If the findings are verified, they could be the way out to the opposition faced by stem cell treatment. Embryonic stem cells are currently seen as the best treatment option for organ or tissue repair as they have the potential to turn into any types of cells in the body. These cells can however only be harvested from embryos, which raises the question of ethics, an issue that has brought in strong opposition.
On the other hand, adult stem cells can be derived from organs such as bone marrow, but the procedure is extremely painful and invasive. There has been recent hope of bypassing this procedure as well as the ethics issue in the success achieved by Japanese and US researchers in transforming human skin cells into stem cells with the same properties as embryonic stem cells.
The new study offers yet another way out for treating the heart. The study was conducted jointly by researchers at the Keio University’s School of Medicine and the National Institute for Child Health and Development. Menstrual blood was collected from nine women and cultivated for about a month. The researchers were focusing on one particular cell that can act in a fashion similar to stem cells.
When the cells were put together in vitro with cells taken from the hearts of laboratory rats, it took just three days for around 20 percent of the cells to start beating spontaneously.
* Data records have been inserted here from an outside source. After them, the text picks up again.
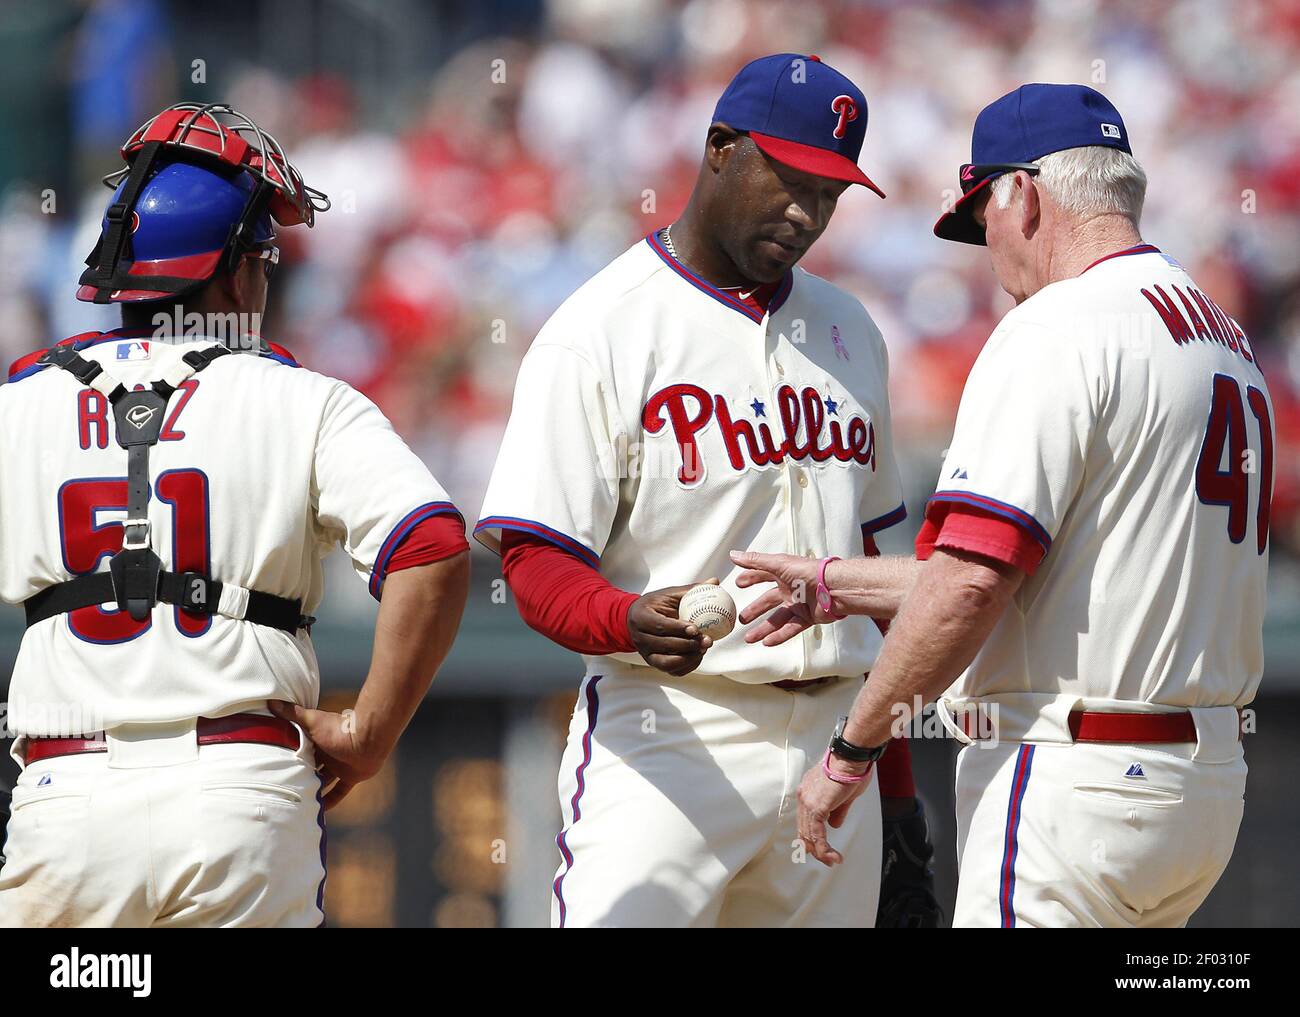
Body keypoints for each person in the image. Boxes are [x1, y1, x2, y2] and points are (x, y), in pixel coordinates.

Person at [734, 84, 1272, 927]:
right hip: (1201, 791)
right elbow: (1055, 573)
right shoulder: (1221, 334)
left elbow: (973, 586)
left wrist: (852, 749)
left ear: (1021, 193)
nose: (985, 247)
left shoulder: (1058, 326)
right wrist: (839, 581)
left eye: (981, 215)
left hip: (1073, 779)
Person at [477, 54, 935, 927]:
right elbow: (535, 561)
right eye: (791, 179)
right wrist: (624, 619)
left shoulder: (851, 331)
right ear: (720, 148)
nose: (807, 213)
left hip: (836, 744)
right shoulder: (601, 329)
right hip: (671, 733)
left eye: (831, 194)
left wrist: (902, 801)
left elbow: (882, 590)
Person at [0, 103, 470, 927]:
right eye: (262, 257)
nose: (264, 278)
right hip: (237, 792)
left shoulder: (20, 401)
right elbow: (432, 547)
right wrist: (369, 731)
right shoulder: (301, 397)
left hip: (64, 793)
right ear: (228, 271)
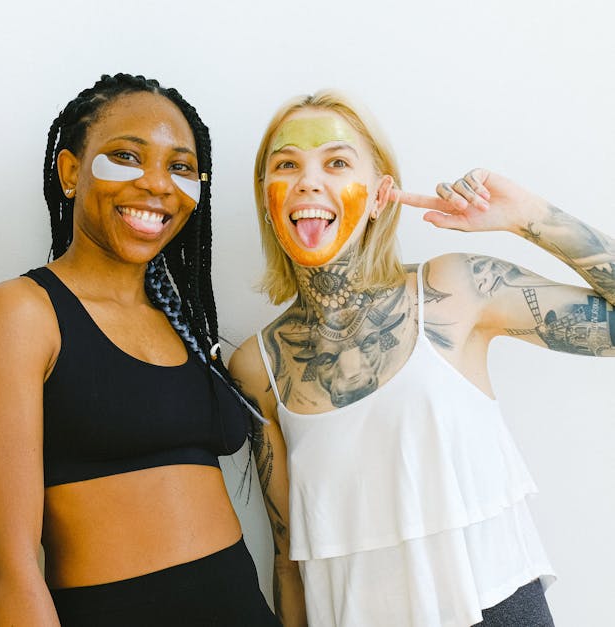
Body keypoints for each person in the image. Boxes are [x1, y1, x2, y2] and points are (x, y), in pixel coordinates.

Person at [230, 89, 615, 627]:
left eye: (337, 162)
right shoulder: (257, 365)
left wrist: (527, 216)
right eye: (286, 164)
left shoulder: (456, 289)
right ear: (267, 198)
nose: (308, 181)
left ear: (380, 193)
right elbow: (289, 555)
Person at [0, 73, 278, 627]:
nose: (157, 184)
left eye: (180, 167)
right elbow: (6, 564)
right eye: (127, 156)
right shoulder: (23, 313)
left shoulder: (185, 322)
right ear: (70, 172)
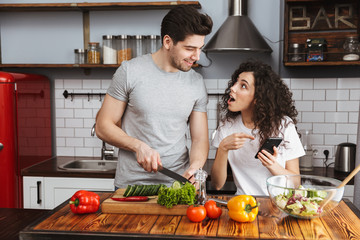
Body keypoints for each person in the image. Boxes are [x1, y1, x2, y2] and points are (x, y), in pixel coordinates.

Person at [95, 5, 213, 188]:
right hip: (131, 187)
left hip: (177, 185)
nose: (196, 56)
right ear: (167, 42)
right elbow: (103, 126)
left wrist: (195, 168)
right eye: (190, 48)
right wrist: (137, 146)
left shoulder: (196, 82)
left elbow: (199, 139)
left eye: (200, 48)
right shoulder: (130, 71)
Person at [211, 61, 305, 196]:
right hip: (243, 205)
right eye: (236, 82)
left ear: (258, 98)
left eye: (243, 86)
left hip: (278, 205)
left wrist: (273, 166)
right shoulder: (227, 126)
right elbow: (216, 185)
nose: (233, 88)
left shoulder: (283, 125)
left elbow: (296, 183)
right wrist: (223, 149)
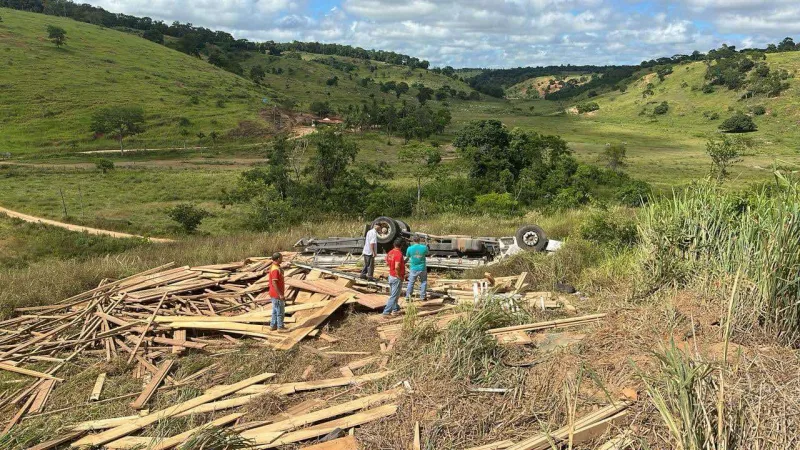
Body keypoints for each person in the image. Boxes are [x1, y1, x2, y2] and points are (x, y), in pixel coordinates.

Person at [382, 238, 405, 316]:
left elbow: (387, 262)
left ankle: (395, 308)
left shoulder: (390, 252)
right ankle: (386, 312)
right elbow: (397, 266)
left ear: (394, 245)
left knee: (394, 293)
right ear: (401, 246)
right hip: (396, 277)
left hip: (391, 276)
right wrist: (399, 275)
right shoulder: (398, 254)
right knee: (394, 296)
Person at [405, 235, 428, 302]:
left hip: (413, 268)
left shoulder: (409, 248)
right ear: (419, 240)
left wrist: (403, 262)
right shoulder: (424, 247)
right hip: (422, 267)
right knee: (423, 282)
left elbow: (407, 257)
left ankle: (408, 297)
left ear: (413, 240)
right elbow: (427, 253)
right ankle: (422, 297)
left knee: (411, 283)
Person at [268, 252, 286, 331]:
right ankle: (280, 327)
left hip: (273, 293)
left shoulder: (275, 266)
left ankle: (273, 325)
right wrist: (280, 294)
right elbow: (274, 282)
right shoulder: (275, 269)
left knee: (275, 310)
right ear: (278, 259)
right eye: (281, 258)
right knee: (280, 311)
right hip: (276, 294)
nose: (282, 259)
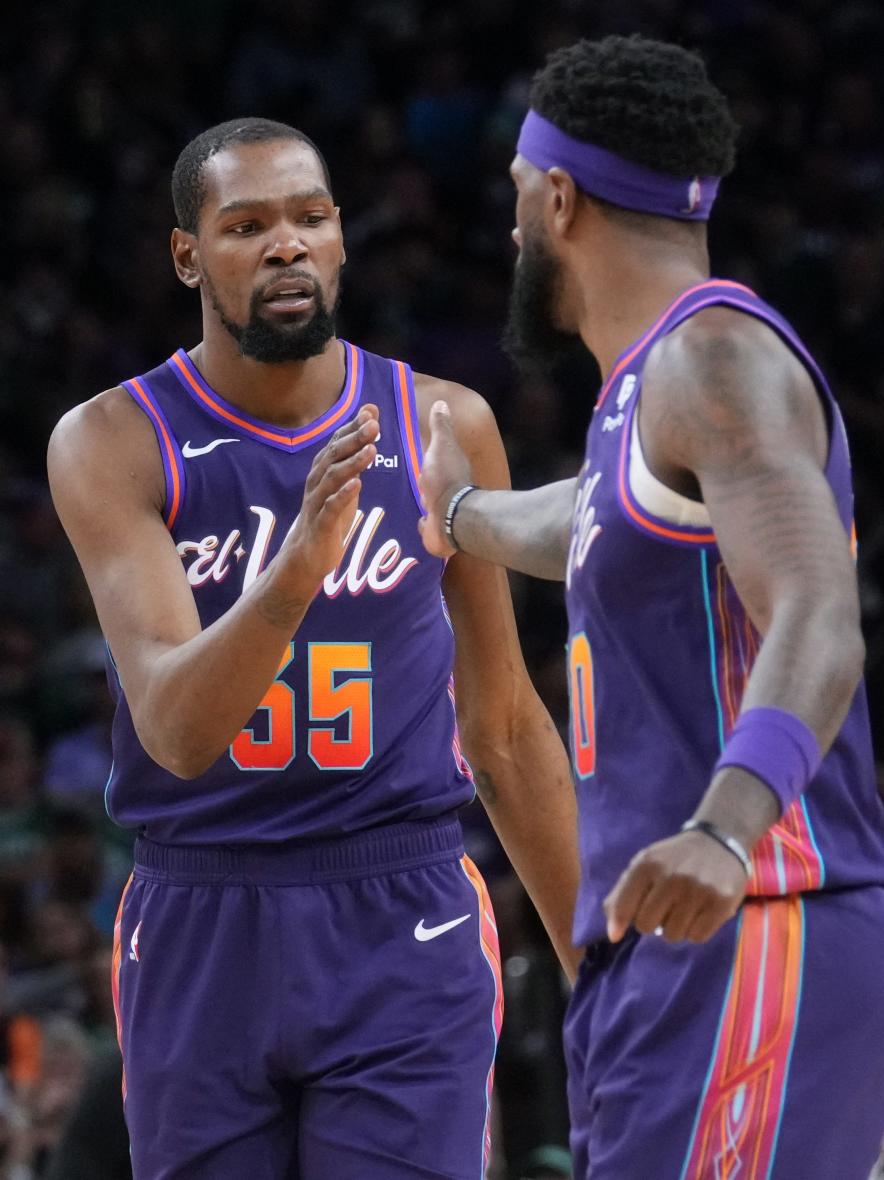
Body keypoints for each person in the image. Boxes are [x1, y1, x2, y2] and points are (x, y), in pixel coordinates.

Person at [417, 34, 884, 1180]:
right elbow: (589, 519)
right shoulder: (647, 388)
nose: (508, 231)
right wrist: (459, 517)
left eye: (513, 198)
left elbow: (817, 607)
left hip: (763, 912)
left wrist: (724, 826)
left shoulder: (715, 358)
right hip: (677, 949)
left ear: (558, 198)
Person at [47, 117, 580, 1179]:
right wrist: (294, 573)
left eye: (310, 217)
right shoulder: (111, 440)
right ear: (187, 255)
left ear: (341, 240)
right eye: (245, 225)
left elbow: (508, 721)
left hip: (401, 905)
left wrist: (598, 966)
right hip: (200, 907)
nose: (285, 244)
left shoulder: (442, 422)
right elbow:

Eventually, the cells from menstrual blood evolved into sheet-like heart-muscle tissue.
Dr. Shunichiro Miyoshi, one of the study’s authors, informed that the success rate achieved by them is 100 times higher than the 0.2-0.3 percent achieved with stem cells derived from human bone marrow. When cells derived from menstrual blood were injected into the hearts of rats who had suffered heart attacks in separate in-vivo experiments, the rodents should marked improvement.
According to Dr. Miyoshi, in the future, their findings might allow women to use their own menstrual blood to treat their damaged hearts. “There may be a system in the near future that allows women to use it for their own treatment,” Dr. Miyoshi said.
The findings are also important because they remove the major hurdle of rejection by the patient’s immune system as cells come from the patient’s own blood. In Dr. Miyoshi’s opinion, menstrual blood makes it possible to create a bank of cells with variety of matching human leukocyte antigens or HLAs, which are a key part of the human immune system. These cells can be preserved for extended periods to be used when required.
“In proper storage, we would be able to stock up a tremendous count of cells in a small space. If they are not used for 100 years, they could stay there for 200 years or 300 years waiting for a perfect match,” he said.
The researchers clarified that the connective cells taken from menstrual cells are different from stem cells as, unlike the former, the latter can turn into any type of cell in the body. At the same time, they found that menstrual cells could also develop into muscle cells easily, which opens up the possibility of using them to treat muscular dystrophy.
The researchers also found that the age of the donor women did not have any effect on the capability of the cells. Despite the positive findings in which the rats’ hearts showed improvement in the form of increased power of compression, the results fell short of the researchers’ expectations. “I guess this can’t be ready for clinical use yet. There should be a definite factor that turns the cells into a heart and we want to find it,” Dr. Miyoshi concluded.